» **What the exercise asks**:
Put the lines of the listing below into a JSON list of strings, one string per line and no blank lines, beginning at the line that contains "scientific name: Gymnanthes lucida" and stopping after the line that contains "common name: Ring-billed gull".

(Stored items)
- - - - -
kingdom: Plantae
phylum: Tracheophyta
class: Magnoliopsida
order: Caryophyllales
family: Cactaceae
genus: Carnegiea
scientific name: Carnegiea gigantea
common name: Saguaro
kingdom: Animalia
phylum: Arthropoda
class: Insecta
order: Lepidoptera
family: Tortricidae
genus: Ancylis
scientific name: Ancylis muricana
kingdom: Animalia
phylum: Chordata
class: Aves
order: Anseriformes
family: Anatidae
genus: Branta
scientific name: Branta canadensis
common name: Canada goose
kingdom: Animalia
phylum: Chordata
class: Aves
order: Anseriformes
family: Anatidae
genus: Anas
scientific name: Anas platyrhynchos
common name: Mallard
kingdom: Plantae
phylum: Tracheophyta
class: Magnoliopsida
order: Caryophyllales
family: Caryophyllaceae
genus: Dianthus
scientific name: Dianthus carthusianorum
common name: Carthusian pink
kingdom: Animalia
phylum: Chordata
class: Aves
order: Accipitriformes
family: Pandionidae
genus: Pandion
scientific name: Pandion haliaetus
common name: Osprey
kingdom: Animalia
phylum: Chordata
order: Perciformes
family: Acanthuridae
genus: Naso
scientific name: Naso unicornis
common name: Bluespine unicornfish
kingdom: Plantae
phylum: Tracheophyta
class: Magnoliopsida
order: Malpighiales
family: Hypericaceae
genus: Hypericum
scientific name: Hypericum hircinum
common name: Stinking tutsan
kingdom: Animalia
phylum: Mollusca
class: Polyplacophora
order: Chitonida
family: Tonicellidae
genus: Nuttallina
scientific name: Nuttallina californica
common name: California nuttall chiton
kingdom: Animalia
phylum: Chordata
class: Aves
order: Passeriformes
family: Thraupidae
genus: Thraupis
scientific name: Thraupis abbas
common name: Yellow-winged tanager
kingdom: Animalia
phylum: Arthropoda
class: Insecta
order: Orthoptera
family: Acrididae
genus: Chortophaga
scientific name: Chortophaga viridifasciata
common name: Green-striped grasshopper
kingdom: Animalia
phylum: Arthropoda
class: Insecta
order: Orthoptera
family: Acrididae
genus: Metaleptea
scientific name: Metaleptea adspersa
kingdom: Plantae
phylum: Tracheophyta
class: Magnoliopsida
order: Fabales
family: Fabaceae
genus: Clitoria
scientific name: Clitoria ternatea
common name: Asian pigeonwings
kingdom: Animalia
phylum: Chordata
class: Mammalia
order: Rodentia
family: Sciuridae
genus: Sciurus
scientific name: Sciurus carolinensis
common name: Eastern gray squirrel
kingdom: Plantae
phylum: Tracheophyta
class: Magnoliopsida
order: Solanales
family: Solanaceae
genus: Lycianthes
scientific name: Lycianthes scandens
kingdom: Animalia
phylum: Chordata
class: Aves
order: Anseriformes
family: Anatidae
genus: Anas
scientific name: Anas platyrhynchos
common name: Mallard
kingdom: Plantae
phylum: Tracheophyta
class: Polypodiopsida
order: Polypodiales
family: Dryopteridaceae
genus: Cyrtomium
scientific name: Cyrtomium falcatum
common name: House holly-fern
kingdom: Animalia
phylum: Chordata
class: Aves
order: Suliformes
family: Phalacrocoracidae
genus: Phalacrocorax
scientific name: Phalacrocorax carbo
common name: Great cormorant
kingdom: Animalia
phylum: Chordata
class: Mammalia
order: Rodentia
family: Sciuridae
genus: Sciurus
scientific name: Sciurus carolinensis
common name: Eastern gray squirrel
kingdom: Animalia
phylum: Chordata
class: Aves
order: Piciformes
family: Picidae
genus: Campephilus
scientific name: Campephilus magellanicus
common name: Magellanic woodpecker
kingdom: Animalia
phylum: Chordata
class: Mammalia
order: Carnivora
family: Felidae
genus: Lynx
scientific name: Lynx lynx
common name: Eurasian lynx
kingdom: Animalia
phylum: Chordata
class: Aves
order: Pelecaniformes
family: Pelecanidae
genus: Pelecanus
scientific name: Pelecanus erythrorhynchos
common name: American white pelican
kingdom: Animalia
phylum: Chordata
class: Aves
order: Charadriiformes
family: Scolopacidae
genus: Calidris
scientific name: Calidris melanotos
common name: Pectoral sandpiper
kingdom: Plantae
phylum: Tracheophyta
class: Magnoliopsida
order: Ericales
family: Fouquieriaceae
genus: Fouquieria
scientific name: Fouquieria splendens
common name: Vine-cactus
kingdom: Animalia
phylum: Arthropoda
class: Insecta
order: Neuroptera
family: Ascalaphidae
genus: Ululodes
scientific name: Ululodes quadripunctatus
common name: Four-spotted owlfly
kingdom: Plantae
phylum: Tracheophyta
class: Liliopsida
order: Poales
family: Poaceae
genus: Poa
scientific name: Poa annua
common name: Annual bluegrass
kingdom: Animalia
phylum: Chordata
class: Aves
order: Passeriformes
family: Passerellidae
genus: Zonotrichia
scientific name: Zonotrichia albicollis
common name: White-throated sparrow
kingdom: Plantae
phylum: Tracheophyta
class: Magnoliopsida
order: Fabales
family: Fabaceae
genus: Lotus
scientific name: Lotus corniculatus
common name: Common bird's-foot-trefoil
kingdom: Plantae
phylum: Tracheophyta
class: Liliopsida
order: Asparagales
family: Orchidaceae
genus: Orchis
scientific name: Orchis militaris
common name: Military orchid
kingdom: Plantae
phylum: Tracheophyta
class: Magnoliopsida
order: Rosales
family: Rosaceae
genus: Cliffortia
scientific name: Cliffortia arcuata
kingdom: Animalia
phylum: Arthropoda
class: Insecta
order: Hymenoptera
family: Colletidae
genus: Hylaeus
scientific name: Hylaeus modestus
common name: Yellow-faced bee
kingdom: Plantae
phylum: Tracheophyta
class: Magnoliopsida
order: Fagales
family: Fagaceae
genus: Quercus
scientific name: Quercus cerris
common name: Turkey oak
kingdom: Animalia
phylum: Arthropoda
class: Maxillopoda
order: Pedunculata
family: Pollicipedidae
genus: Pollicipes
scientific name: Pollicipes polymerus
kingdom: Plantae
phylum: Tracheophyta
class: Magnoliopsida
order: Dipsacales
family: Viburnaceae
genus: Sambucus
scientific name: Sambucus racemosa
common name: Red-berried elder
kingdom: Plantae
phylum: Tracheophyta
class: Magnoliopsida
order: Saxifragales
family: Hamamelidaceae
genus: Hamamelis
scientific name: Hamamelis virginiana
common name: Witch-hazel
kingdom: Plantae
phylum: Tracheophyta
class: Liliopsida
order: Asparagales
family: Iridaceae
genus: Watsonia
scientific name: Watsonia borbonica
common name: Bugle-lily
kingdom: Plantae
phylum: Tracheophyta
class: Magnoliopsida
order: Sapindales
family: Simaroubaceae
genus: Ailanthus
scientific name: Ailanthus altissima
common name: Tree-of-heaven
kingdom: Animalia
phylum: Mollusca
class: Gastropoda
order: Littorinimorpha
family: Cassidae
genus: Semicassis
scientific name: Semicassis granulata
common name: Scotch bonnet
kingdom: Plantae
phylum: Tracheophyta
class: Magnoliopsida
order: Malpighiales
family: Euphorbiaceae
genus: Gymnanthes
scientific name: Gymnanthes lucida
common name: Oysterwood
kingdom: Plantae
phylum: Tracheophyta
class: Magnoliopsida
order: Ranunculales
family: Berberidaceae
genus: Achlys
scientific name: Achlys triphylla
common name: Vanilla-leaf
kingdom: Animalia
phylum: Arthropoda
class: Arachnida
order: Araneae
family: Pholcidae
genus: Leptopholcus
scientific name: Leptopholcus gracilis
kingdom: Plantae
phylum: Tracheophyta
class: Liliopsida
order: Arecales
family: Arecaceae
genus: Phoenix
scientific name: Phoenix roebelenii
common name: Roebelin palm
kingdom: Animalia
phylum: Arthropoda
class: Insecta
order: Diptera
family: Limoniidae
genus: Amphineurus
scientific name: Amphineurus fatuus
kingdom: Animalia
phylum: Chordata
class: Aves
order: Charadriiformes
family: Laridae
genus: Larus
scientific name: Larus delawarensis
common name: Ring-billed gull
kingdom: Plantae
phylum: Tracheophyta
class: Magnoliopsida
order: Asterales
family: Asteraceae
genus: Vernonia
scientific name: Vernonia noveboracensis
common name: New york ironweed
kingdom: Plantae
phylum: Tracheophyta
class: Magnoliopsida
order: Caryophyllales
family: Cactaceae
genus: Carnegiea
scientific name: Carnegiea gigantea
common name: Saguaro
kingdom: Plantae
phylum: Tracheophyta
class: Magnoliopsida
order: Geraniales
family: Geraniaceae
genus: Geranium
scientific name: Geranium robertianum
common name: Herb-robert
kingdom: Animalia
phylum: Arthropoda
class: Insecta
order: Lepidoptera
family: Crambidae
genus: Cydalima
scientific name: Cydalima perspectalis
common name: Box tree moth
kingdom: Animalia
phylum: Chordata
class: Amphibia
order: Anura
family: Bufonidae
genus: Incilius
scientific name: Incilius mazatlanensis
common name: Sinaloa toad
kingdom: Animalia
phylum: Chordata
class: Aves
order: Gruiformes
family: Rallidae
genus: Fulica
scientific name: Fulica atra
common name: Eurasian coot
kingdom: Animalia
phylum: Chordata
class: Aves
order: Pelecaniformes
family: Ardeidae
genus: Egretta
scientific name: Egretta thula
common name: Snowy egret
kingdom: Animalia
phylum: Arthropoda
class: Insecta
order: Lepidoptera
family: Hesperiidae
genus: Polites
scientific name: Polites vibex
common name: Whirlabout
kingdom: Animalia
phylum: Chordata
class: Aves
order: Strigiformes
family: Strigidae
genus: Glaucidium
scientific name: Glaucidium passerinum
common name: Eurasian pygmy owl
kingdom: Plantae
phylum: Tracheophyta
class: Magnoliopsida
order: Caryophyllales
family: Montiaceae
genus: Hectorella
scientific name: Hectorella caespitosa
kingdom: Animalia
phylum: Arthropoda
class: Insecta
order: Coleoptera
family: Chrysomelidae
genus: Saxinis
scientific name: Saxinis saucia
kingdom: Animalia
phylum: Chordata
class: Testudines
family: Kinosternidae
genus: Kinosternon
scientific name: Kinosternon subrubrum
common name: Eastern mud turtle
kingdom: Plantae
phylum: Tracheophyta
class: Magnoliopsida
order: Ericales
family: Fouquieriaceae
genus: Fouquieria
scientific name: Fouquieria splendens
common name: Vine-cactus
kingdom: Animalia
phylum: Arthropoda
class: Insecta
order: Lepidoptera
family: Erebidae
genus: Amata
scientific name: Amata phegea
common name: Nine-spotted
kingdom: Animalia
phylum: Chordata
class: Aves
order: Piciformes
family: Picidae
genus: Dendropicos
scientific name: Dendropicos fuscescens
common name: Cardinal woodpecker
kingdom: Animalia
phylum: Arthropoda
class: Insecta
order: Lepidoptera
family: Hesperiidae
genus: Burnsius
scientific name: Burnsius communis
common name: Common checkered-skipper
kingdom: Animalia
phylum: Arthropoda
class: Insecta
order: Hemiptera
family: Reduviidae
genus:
- - - - -
» **Complete answer**:
[
  "scientific name: Gymnanthes lucida",
  "common name: Oysterwood",
  "kingdom: Plantae",
  "phylum: Tracheophyta",
  "class: Magnoliopsida",
  "order: Ranunculales",
  "family: Berberidaceae",
  "genus: Achlys",
  "scientific name: Achlys triphylla",
  "common name: Vanilla-leaf",
  "kingdom: Animalia",
  "phylum: Arthropoda",
  "class: Arachnida",
  "order: Araneae",
  "family: Pholcidae",
  "genus: Leptopholcus",
  "scientific name: Leptopholcus gracilis",
  "kingdom: Plantae",
  "phylum: Tracheophyta",
  "class: Liliopsida",
  "order: Arecales",
  "family: Arecaceae",
  "genus: Phoenix",
  "scientific name: Phoenix roebelenii",
  "common name: Roebelin palm",
  "kingdom: Animalia",
  "phylum: Arthropoda",
  "class: Insecta",
  "order: Diptera",
  "family: Limoniidae",
  "genus: Amphineurus",
  "scientific name: Amphineurus fatuus",
  "kingdom: Animalia",
  "phylum: Chordata",
  "class: Aves",
  "order: Charadriiformes",
  "family: Laridae",
  "genus: Larus",
  "scientific name: Larus delawarensis",
  "common name: Ring-billed gull"
]